Le sourire un peu gêné

J’ai donc pris l’habitude de demander à tout le monde comment ça va. Bien souvent, je reçois en réponse un sourire soit gêné qui signifie un truc du genre mais-de-quoi-elle-se-mêle-cette-folle, un peu comme lorsque je répondais à la gentille caissière du Jean Coutu. Ou alors, un sourire amusé qui doit vouloir dire tiens-elle-est-drôle-celle-là.

Ah ici la bise, c’est 3!

J’avais oublié à quel point en France tout le monde, tout le temps, se fait la bise. Et le truc c’est qu’à Montpellier, on s’en claque 3. Si j’ai le malheur de n’en faire que 2 (ce qui est déjà pas mal vous en conviendrez), on me répond : « Ah non ici, c’est trois! », et me voilà repartie pour un 3ème tour. Mais POURQUOI 3? Je n’ai pas encore la réponse mais j’y travaille.
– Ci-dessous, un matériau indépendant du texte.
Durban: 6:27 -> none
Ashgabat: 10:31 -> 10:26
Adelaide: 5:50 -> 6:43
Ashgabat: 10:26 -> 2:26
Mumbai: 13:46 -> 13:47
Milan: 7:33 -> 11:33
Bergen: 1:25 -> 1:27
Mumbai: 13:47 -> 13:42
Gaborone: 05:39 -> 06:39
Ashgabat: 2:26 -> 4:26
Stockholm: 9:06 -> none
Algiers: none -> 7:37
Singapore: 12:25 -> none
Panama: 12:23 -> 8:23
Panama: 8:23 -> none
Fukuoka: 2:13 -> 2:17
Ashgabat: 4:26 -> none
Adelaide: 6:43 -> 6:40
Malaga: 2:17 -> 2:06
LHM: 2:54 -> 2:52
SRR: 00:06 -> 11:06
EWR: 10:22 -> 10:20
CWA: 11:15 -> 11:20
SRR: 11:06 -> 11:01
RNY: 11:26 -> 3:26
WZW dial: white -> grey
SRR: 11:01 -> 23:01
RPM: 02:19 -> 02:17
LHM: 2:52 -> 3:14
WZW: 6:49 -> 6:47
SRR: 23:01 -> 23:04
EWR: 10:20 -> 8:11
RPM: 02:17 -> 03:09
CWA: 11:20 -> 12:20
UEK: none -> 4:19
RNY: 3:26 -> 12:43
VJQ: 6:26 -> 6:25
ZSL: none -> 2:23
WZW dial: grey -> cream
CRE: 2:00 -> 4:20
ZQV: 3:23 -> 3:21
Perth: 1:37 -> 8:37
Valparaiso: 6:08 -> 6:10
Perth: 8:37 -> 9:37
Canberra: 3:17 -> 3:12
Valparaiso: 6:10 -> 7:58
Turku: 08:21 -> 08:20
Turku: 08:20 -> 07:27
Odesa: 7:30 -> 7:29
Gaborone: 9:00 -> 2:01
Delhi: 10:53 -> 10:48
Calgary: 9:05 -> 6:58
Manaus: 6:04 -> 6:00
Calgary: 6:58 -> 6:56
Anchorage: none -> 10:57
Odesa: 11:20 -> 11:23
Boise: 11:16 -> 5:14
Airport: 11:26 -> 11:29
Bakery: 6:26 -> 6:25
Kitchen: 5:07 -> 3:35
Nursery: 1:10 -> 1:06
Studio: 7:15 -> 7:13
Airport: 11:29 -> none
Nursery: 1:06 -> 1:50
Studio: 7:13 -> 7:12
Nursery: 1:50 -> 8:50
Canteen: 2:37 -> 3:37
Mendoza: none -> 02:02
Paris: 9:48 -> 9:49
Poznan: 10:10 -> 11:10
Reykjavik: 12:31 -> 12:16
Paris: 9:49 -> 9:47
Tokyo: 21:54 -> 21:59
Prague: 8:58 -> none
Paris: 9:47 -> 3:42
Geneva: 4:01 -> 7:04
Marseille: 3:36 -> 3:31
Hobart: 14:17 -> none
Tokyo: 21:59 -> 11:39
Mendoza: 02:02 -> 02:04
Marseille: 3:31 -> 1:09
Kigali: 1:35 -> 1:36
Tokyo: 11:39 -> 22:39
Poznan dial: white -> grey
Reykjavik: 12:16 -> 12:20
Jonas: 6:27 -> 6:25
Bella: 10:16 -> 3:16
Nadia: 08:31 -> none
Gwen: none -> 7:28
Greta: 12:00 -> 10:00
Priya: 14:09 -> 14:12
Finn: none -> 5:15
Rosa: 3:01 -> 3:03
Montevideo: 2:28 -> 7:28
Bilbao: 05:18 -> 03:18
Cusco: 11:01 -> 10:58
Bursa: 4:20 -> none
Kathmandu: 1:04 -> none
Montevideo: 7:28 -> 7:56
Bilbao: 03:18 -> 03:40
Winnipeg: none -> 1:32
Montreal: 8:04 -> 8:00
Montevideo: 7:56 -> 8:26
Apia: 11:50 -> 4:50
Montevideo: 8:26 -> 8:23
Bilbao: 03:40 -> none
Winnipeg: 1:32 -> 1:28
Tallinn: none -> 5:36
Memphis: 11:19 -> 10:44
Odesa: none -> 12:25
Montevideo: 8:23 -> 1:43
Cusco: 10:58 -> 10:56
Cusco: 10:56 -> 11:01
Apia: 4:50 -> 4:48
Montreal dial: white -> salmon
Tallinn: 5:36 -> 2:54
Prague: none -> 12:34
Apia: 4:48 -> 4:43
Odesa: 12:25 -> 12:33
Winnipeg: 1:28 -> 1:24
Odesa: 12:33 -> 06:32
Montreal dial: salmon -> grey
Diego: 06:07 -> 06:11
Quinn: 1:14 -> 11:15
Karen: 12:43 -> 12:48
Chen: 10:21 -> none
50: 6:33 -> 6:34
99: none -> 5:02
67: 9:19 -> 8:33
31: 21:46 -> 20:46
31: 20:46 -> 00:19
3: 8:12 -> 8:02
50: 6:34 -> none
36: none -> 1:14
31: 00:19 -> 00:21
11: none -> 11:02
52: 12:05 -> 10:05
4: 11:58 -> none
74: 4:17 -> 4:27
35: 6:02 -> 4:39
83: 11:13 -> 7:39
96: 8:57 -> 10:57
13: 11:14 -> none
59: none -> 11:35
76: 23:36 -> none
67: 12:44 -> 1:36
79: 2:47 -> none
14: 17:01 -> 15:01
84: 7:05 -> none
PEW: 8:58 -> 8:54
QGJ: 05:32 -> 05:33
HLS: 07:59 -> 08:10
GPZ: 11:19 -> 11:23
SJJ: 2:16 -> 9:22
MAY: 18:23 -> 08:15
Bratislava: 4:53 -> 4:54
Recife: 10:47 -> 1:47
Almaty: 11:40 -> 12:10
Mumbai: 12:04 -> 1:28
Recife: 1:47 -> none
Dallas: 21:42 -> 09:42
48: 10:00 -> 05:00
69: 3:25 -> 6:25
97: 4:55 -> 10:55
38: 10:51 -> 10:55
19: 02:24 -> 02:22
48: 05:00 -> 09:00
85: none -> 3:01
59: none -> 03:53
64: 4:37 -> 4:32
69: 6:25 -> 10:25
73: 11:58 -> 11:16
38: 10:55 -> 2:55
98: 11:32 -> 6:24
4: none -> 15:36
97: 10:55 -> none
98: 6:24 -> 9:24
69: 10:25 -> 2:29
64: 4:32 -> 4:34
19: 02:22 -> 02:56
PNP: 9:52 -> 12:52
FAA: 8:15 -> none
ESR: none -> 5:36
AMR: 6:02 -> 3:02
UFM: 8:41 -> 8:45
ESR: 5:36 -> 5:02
Et non seulement c’est 3 bisous, mais en plus c’est tout le temps! J’ai même dû me coltiner une série avec la babysitter de Babychou. Et j’avoue avoir été choquée, oui, choquée, qu’elle me tende la joue. Et là je me dis : soit je vieillis, soit il était vraiment temps de rentrer en France.

Non mais tu vas pas rentrer là?

J’avais aussi un peu oublié la proximité dans les transports en commun. Ça m’a valu quelques déconvenues. Et notamment la fois où à Paris, j’ai laissé passer 5 trams alors qu’il ne faisait pas chaud-chaud parce que je n’arrivais pas à me lancer. Je voyais les autres voyageurs pousser pour rentrer. Les portes qui ne se fermaient pas parce que tout simplement, il y avait TROP de monde. Mais ils sont peut être arrivés plus rapidement que moi. J’ai mis 1h15 pour un trajet qui se fait en 45 minutes.

C’est oui ou c’est non?

Les Québécois ne disent pas franchement non. Ils ont une manière très habile de décliner une proposition. C’était assez déroutant puisque je me souviens avoir rencontré des gens, et notamment pour le boulot, avec qui le contact passait super bien, être sortie de la rencontre en pleine confiance, et réalisé 5 minutes plus tard que le gars venait de me dire non.

Les Français, eux, disent rarement oui. Pas plus tard que la semaine dernière, j’ai eu au téléphone une boîte qui affichait sur son site internet : « nous recrutons! » (oui, il y avait bien le point d’exclamation). Qu’à cela ne tienne, vu mon parcours et les métiers de la boîte, je postule parce que je sais que mon profil peut coller. Je propose même de venir leur rendre visite, en tout bien tout honneur, histoire de faire connaissance. La fille que j’ai au téléphone est alors complètement perdue. « Oui mais non mais attendez mais là c’est à dire qu’on est débordés et puis on a pas vraiment de travail alors bon ». Moi : « mais je croyais que vous recrutiez? » Elle : « Oui mais non enfin c’est à dire qu’on est débordés » Moi : « Ben justement je peux peut être vous aider » Elle : « Oui mais non ne venez pas on a pas le temps, on vous rappellera, merci » Moi : « Bienvenue ».

Bienvenue. J’ai répondu « bienvenue » tellement j’étais sidérée. Alors que je ne l’ai jamais dit au Québec. Il paraît qu’il faut un an pour se réadapter.